Italy Via Francigena

Stage 10: Cuna to Buonconvento

Today was another short stage, ca. 18km. It was just as well as I haven’t fully recovered from my sickness. I’d slept the best part of 11 hours, but whilst feeling better, wasn’t feeling great. Really a day split into 4 parts, The first and last 6kms were spectacular with fantastic views over Tuscany, the middle 6km not to great. A then to end in Buonconvento, one of Italy’s most beautiful villages, rally lived up to my expectations.
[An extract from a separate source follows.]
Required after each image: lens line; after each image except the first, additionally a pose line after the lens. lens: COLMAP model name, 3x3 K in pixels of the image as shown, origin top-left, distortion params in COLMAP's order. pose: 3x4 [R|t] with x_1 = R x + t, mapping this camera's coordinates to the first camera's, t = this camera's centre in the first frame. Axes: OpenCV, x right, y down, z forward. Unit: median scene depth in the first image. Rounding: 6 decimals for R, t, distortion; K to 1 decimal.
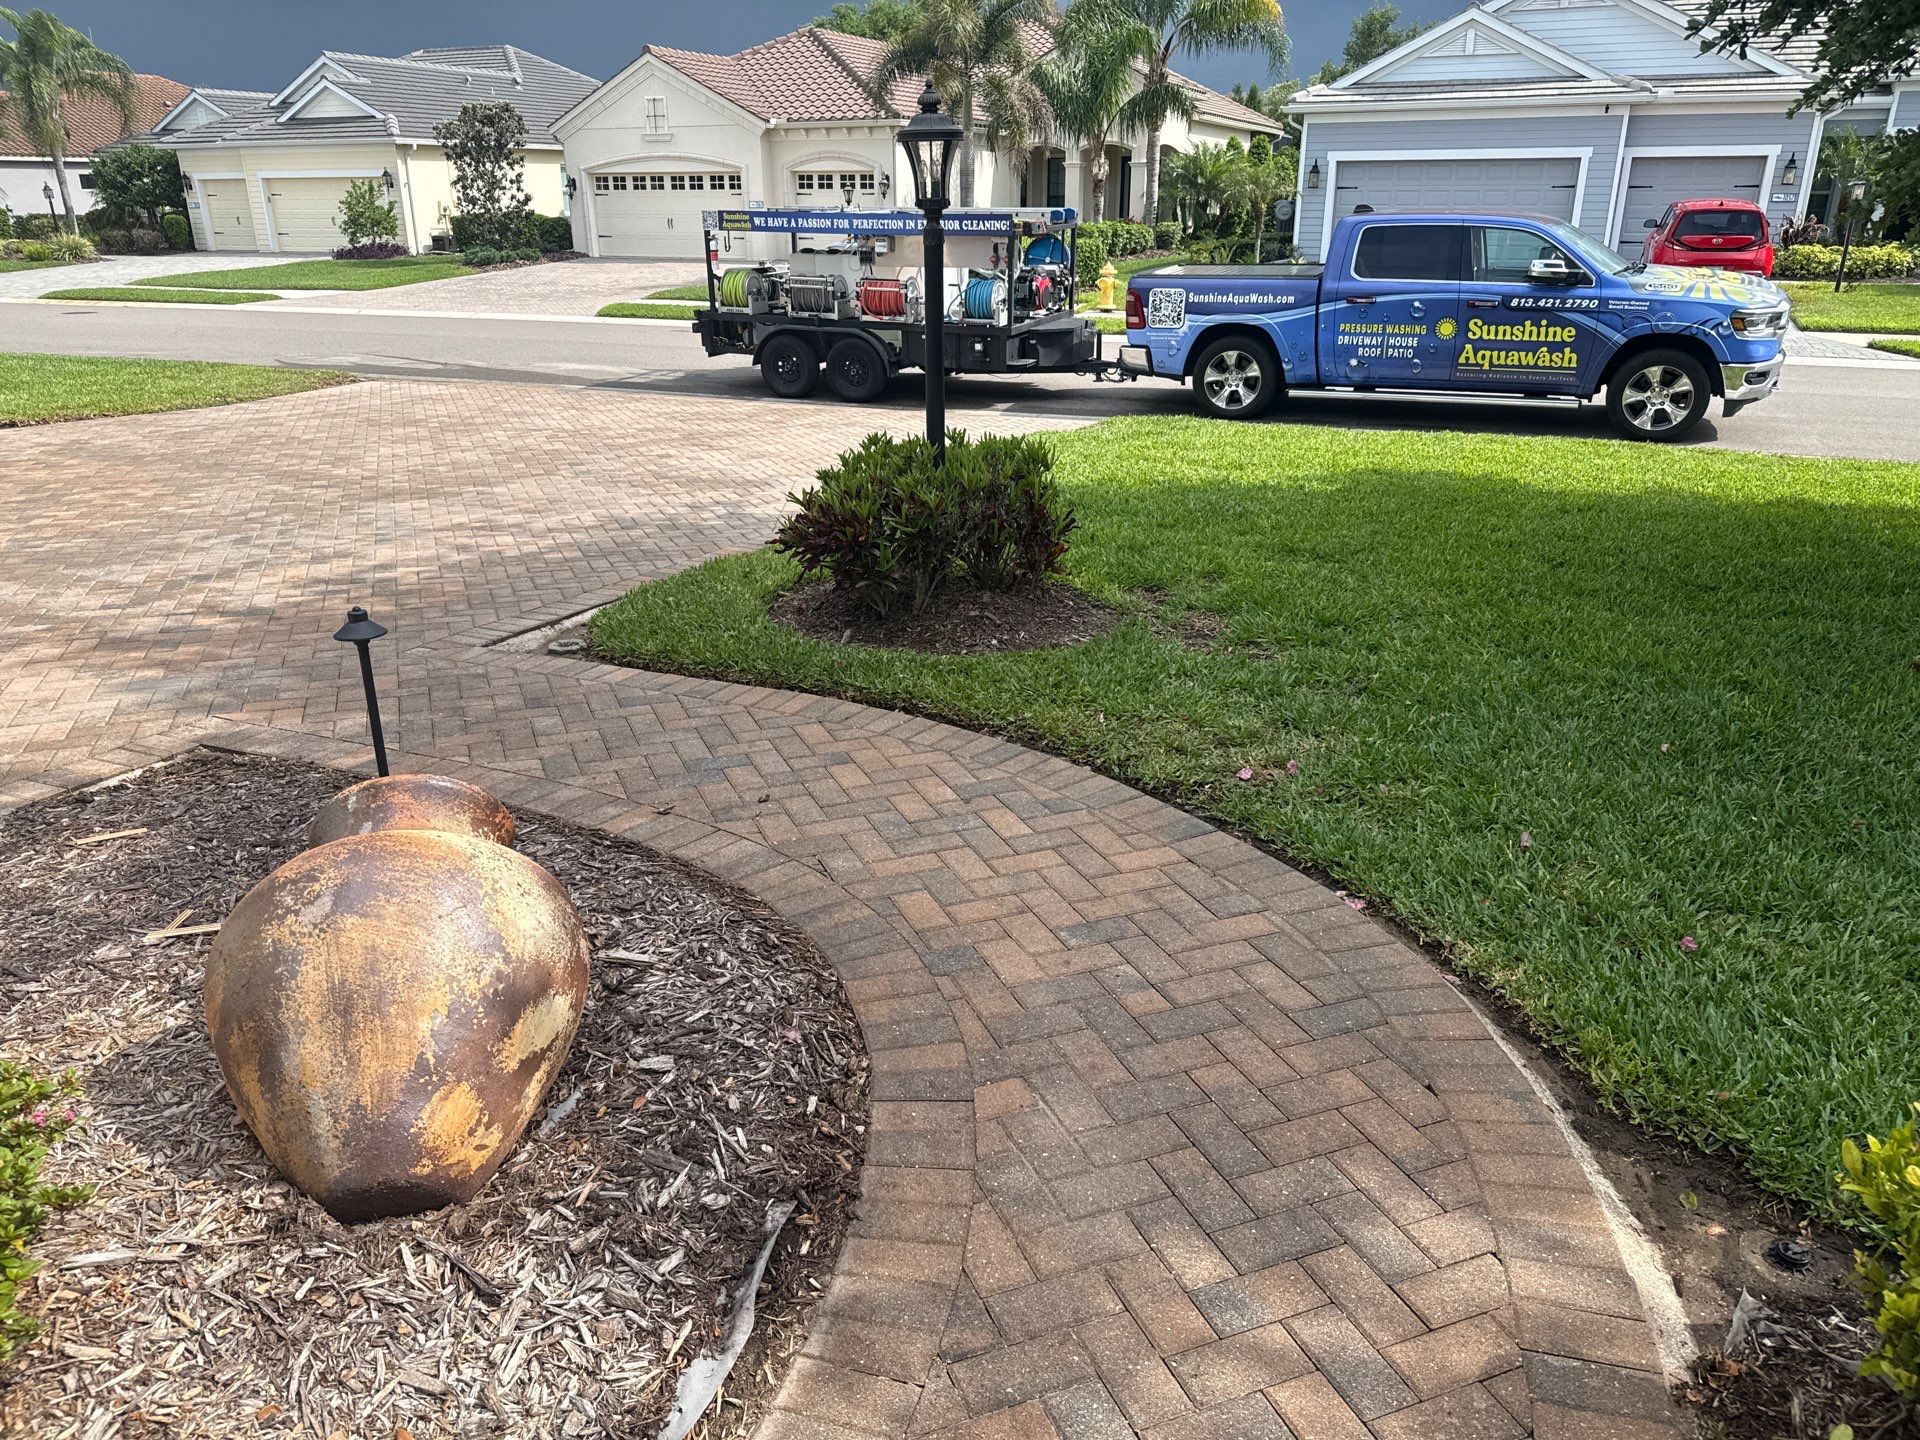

After a light breakfast, devoid of coffee and juice, I checked out of the hotel and was on my way by 10 o’clock. I walked through the village Cuna and admired the massive Grancia that stood out – being restored. La Grancia is a fortified farm developed on the place where, in the Middle Ages, a hospice or hospital for the reception of travelers had been. Located in the countryside, it was the center for the collection of grain and all the agricultural production necessary for the maintenance of the hospital. Its fortification, with a large outer wall and an inner wall, served to safeguard it from attacks, and as a sure point of reference for those who took refuge there in case of difficulty.

The morning walk was also through some beautiful countryside, with fabulous views over Tuscany’s iconic hills and trees.

I caught up with a French couple, my age, the man was walking well in advance of the lady, who she called her friend. They were the couple in the two rooms next to mine at the hotel yesterday, who were trying to find a place to stay for tonight. Instead of sitting together, they were in each their room shouting at each other through open doors in each their room. They were experienced walkers, of many Caminos and walks in France. She admitted that even though she loved walking, it was getting harder for her to walk day in and day out, and she didn’t know if she would undertake more long walks. I left then and continued enjoying the views until the path turned to slippery mud, thanks to the previous day’s rain. It was good I wasn’t walking here during the rain.

After ca. 6km in Quinciano, the path changed from wide vistas to a choice between walking next to a railway track on the one side and un-ploughed fields on the other, or taking an alternative route, a little longer, but with a cafe to take a break. I followed the official route, next to the railway track on a fairly grassy path. This continued for ca. 6 kilometers, only broken by crossing the railway track via a bridge. I stood and looked in both directions to see if a train was coming, but no luck and I continued. 2 minutes past the bridge and a train passed by – a photo opportunity missed.

Shortly after the bridge there was a stop sign, asking pilgrims to fill out a questionnaire about their experiences on the Via Fracigena. There were several questions about experiences and improvements. I filled it in whilst being attacked by tens of flies. Not the best idea to place this next to a heap of manure.

I continued along the path until I reached the town of Ponte de Arbia, where I stopped for a break. There were two Dutch couples on a bike holiday. The two men spent 15 minutes studying a map on where to go next and then 5 more minutes pulling themselves together to set off. When they finally left, they evidently went in the wrong direction, as 2 minutes later they were back.

The final 5-6 kms to Buonconvento were up a steep hill, again with great views across rolling hills, and at the top great views towards the small town of Buonconvento with its medieval centre and surrounding walls. There were a number of grape vines and sculptures on the way up the hill.

Enclosed within a city wall built in 1379, the medieval village originally only had two entrances at opposite ends of the main street: towards the north is Porta Senese, where the original wooden doors and windows with metal fittings remain, and towards the south Porta Romana, which was destroyed in 1944 by the retreating Germans.

Each spring, Buonconvento hosts Nova Eroica, the amateur cycling event that mainly takes place on dirt roads; there are routes for absolutely everyone, including families and children. It was obvious in the town that there was a strong cycling enthusiasm, with many shops decorated with old cycles and memorabilia connected to cycling.

The albergo where I am staying was at one end of the old town, whilst you need to check in (and eat breakfast) at another hotel. The sign on the door said 200m away – which turned out to be almost 500m away. Joking with receptionist he said they’d never checked. No matter, the room is totally renovated recently, very modern but a bit cold.

I had forgotten to eat the egg and bread I had taken at the breakfast buffet, so I ate early (for Italians) at a jazz inspired bar that served burgers. My stomach seemed to have settled, although I was still tired. I was sitting outside as the sun went down, watching as the locals met for drinks – mostly Aperol Spritz. Its a small town and everybody seemed to know each other.